++++ Exercise passage

It might break the rules since it only goes back to 1999, but here's
Moore's law for integer speed, floating point speed, number of processors,
memory sizes and disk sizes for the machines connected to SETI at home. Plots
are averages and medians, unfiltered for errors. At least one of the
parameters (total credited ops) is no longer used. expavg credit
includes GPU work even though it's not included in the processor speed
numbers. If someone wants a distillation of the data for comparing to
earlier machines, let me know.
On Thu, Mar 29, 2018 at 10:53 AM, Paul Koning via cctalk <
cctalk at classiccmp.org> wrote:
On Mar 29, 2018, at 12:20 PM, Murray McCullough
via cctalk <
cctalk at classiccmp.org> wrote:
I?m not trying to date myself but have things truly sped up? In 1970?s
Toronto I had a classic computer, sorry can?t recall what it was,
connected
to a 300 baud modem; by early 80?s had ?zoomed?
to 9600 baud. Oh, my! [ A
typical file size to download was probably 1 MB. ] Speed indeed! Yet now,
here in rural Ontario, Canada, I?m at 5MB/s. Yikes! (Friends in Toronto
are
at 50MB/s.) We can do the math but content,
particularly multimedia, has
swollen in size.[ 1 GB is not unheard of. ] Were classic computing days
that much slower? Happy computing. Murray -:)
I remember downloading the GCC release kit over a 56k dialup line, in
2000. Took a while.

++++++++
++++ Supplied information

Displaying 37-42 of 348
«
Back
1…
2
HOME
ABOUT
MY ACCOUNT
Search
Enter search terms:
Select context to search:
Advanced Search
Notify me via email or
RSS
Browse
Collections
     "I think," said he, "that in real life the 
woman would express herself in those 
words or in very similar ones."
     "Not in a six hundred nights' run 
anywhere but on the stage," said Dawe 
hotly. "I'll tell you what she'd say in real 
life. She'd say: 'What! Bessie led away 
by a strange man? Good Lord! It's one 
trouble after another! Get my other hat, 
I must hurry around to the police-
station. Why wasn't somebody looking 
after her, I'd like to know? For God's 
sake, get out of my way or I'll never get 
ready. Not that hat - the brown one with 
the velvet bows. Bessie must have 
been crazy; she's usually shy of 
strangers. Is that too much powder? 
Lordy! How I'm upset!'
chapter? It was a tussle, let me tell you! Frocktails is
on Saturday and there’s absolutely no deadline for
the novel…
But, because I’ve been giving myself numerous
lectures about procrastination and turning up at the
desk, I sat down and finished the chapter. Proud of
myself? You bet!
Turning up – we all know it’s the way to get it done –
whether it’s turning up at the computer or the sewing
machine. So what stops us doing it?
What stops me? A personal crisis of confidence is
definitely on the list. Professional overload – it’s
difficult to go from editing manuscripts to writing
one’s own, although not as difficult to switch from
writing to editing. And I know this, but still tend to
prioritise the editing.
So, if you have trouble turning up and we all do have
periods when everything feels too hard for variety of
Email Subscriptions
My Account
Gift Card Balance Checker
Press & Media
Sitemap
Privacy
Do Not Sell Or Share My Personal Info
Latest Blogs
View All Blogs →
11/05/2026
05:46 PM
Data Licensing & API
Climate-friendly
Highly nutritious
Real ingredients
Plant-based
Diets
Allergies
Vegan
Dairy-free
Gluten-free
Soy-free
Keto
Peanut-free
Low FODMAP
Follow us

++++++++

=== Exercises ===
(a) Name every quantity that the thread on computing speed says has its own Moore's law plot for the machines connected to SETI at home.
(b) Write the next few sentences of the thread on computing speed, starting after its final sentence.
The data above is not required for any of the work that follows.

=== Your written answers ===
(a) Integer speed, floating point speed, number of processors, memory sizes, disk sizes

(b)
The ARPAnet in its early days had "high speed backbone" links which were
56k bps. Terminal links presumably 110 bps, that being the speed of ASCII
teletypes. And back in the late 1970s you could still find even slower
links in some places, such as 6 bit links connecting teletype machines for
newspaper "wire service" feeds.
It would be fun to do a "generalized Moore's Law" chart, showing not just
transistor count growth (Moore's subject) but also the many other scaling
changes of computing: disk capacity, recording density, disk IOPS, disk
bandwidth, ditto those for tape, CPU MIPS, memory size, memory bandwidth,
network bandwidth...
All these have grown dramatically, but very clearly not in the same
proportion, for some of these the changes are smooth while others are
jumps, and the rate of change sometimes varies dramatically over the
decades.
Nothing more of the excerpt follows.